JAKARTA, KOMPAS.com - Direktur Jenderal Kependudukan dan Pencatatan Sipil (Dukcapil) Kementerian Dalam Negeri (Kemendagri) Zudan Arif Fakhrulloh mengusulkan, calon peserta pemilihan presiden dan wakil presiden (Pilpres), pemilihan legislatif (Pileg) dan pemilihan kepala daerah (Pilkada) pada 2024 untuk menyatakan tidak pernah memiliki paspor negara lain.
Menurutnya, selama ini peserta pemilu tidak pernah mendeklarasikan kepemilikan paspor negara lain apabila tidak ditanya.
"Kami mengusulkan, pada 2024 dalam pilpres, pileg dan pilkada, KPU agar membuat formulir setiap orang yang mencalonkan sebagai peserta perlu menyatakan tidak pernah memiliki paspor negara lain," ujar Zudan dilansir dari siaran pers Kemendagri, Kamis (19/5/2022).
"Selama ini dalam hal kewarganegaraan Indonesia menganut stelsel pasif.
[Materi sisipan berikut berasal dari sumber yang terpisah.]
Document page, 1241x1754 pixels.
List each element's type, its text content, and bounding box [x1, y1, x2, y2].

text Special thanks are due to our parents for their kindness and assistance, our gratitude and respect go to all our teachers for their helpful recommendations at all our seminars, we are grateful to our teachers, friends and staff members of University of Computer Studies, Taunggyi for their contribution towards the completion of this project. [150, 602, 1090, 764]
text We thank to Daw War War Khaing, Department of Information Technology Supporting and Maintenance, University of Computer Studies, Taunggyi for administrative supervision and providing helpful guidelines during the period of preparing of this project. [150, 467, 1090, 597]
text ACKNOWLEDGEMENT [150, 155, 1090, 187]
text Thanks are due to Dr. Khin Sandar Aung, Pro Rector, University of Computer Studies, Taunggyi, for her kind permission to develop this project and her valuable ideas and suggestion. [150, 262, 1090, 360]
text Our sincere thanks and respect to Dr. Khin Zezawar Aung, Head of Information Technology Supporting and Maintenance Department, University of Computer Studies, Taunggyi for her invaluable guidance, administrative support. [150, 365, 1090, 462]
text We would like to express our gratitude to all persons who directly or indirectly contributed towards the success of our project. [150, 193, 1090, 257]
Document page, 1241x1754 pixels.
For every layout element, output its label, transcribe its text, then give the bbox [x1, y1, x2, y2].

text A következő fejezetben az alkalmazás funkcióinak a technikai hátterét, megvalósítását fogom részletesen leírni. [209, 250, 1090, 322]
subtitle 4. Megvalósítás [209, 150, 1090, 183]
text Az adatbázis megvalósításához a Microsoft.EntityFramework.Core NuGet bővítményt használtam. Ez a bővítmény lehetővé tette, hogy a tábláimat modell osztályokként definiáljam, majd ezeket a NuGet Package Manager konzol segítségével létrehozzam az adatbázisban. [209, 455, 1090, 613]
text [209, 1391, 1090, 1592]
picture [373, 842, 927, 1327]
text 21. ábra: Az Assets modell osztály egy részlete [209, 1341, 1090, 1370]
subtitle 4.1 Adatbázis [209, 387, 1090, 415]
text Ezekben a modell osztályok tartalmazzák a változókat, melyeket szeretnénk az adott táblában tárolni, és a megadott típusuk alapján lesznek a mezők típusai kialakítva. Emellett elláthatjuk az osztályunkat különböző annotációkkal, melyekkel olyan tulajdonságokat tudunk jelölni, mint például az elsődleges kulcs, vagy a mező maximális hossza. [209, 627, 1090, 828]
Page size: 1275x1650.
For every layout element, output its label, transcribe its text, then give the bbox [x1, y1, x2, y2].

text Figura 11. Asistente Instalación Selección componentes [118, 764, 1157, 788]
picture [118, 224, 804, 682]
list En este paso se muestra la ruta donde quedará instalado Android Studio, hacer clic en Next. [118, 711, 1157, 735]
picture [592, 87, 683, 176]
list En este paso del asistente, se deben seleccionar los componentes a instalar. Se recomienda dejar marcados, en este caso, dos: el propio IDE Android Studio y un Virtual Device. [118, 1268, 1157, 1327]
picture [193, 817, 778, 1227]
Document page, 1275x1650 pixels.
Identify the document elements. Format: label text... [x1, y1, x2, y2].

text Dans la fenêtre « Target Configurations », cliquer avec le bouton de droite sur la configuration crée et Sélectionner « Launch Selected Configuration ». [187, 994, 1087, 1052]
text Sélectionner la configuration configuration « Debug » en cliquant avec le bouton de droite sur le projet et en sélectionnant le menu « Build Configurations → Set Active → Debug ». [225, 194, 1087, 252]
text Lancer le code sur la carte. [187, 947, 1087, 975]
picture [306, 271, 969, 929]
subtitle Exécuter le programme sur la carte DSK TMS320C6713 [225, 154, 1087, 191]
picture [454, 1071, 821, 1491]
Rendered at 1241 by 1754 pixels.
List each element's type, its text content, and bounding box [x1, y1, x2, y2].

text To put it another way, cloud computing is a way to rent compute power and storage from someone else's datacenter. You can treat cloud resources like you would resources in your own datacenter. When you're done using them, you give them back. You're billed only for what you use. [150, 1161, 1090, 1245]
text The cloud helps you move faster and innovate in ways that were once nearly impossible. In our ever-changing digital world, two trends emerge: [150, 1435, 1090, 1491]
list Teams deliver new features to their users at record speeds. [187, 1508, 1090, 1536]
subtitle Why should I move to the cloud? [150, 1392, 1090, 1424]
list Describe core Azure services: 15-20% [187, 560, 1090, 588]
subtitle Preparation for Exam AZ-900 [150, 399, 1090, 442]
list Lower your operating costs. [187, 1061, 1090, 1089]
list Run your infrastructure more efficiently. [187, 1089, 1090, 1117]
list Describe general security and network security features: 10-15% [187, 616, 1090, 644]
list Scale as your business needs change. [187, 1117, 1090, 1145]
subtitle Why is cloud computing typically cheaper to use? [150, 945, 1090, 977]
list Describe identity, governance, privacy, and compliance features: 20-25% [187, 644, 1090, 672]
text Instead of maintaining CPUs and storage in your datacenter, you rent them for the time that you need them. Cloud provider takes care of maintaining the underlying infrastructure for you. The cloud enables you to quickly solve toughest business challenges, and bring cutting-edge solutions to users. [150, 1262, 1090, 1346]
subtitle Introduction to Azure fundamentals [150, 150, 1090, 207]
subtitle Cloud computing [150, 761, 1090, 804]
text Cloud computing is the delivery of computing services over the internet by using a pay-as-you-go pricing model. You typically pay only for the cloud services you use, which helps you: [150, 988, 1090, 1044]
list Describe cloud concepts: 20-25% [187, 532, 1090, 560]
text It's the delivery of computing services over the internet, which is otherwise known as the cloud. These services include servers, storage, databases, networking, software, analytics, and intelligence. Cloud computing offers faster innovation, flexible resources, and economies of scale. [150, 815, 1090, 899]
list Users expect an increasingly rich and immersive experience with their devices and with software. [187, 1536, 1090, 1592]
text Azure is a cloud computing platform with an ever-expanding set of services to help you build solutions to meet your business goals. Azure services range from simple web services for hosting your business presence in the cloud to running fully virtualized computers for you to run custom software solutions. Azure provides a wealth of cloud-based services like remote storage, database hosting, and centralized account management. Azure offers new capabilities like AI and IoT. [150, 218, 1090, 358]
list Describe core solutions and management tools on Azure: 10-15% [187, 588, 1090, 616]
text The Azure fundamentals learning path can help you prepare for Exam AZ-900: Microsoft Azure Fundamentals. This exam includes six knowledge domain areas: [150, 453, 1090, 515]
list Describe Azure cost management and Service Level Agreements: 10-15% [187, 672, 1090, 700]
Kalau tidak ditanya, para capres, caleg atau cakada tidak pernah mendeklarasikan mereka pernah punya paspor negara lain atau tidak," lanjutnya.
Zudan menuturkan, nantinya KPU bisa mempersiapkan suatu formulir khusus sehingga para calon kepala daerha, calon legislatif dan calon presiden dapat mendeklarasikan perihal paspor tersebut
"Jadi ada satu formulir yang dipersiapkan oleh KPU, sehingga calon atau pasangan (paslon) itu mau men-declare hal tersebut," tegasnya.
Zudan lantas menjelaskan latar belakang usulan tersebut.
Menurutnya, saat ini WNI yang mempunyai paspor negara lain tidak otomatis dinyatakan kehilangan kewarganegaraan.
Karena masih memerlukan tindakan atau keputusan pemerintahan yang memastikan kapan kewarganegaraannya hilang.
"Hal ini perlu dokumen berupa keputusan dari pemerintah untuk kepastian hukum," ungkapnya.
Sementara itu, dalam administrasi pemerintahan apa yang dikatakan batal demi hukum itu tidak ada yang terjadi secara otomatis.
Zudan mencontohkan saat dirinya menangani kasus Djoko Tjandra (DT) dan Bupati Sabu Raijua, Orient Riwu Kore (ORK) yang memiliki kewarganegaraan ganda dengan memiliki dua paspor.
"Djoko Candra memiliki Paspor Papua Nugini, Orient Kore punya paspor Amerika Serikat. Tapi keduanya masih juga berstatus WNI dalam Sistem Administrasi Kependudukan (Adminduk)," katanya.
"Karena yang bersangkutan tidak pernah melapor, tidak pernah melepaskan kewarganegaraan, sehingga pemerintah tidak tahu bila yang bersangkutan memiliki dua paspor," jelas Zudan.
Padahal, dalam pasal 23 UU Kewarganegaraan dikatakan salah satu penyebab hilangnya kewarganegaraan adalah memiliki paspor negara lain.
Zudan menilai perumusan di Pasal 23 itu sebagai perumusan norma sanksi administrasi.
Sehingga, ketika memenuhi syarat melakukan perbuatan yang telah ditetapkan, maka orang tersebut dapat diberi sanksi kehilangan kewarganegaraannya.
"Di sinilah tindakan pemerintahan yang bersifat konkret, individual dan final diperlukan. Esensinya adalah diperlukan adanya sebuah keputusan dari pemerintah," tutur Zudan.
"Saya berpendapat dari dua kasus tersebut, yang dalam waktu yang bersamaan keduanya memiliki paspor tapi tidak otomatis kehilangan kewarganegaraannya dan masih berstatus WNI. Ini disebabkan belum ada tindakan administrasi pemerintah," paparnya.
Lebih lanjut Zudan menjelaskan, adanya asas hukum yang mengatakan "Lex superiori derogat legi inferiori".
Artinya, peraturan yang lebih tinggi mengalahkan peraturan yang lebih rendah.
"Tapi ketika perda-perda di daerah tidak dibatalkan, tetap saja perda yang lebih rendah dari UU dan bertentangan dengan UU, tetap dijalankan dan tidak batal. APBD (Anggaran Pendapatan dan Belanja Daerah) sah, perda perizinan jalan," papar Dirjen Zudan.
Sehingga, menurutnya, sepanjang belum ada tindakan administrasi pemerintahan maka pasal 23 itu belum masuk pada perbuatan hukum konkret.
"Jadi kita belum tahu, ORK itu kapan kehilangan kewarganegaraan RI-nya, DT kapan kehilangan kewarganegaraannya," tambah Zudan.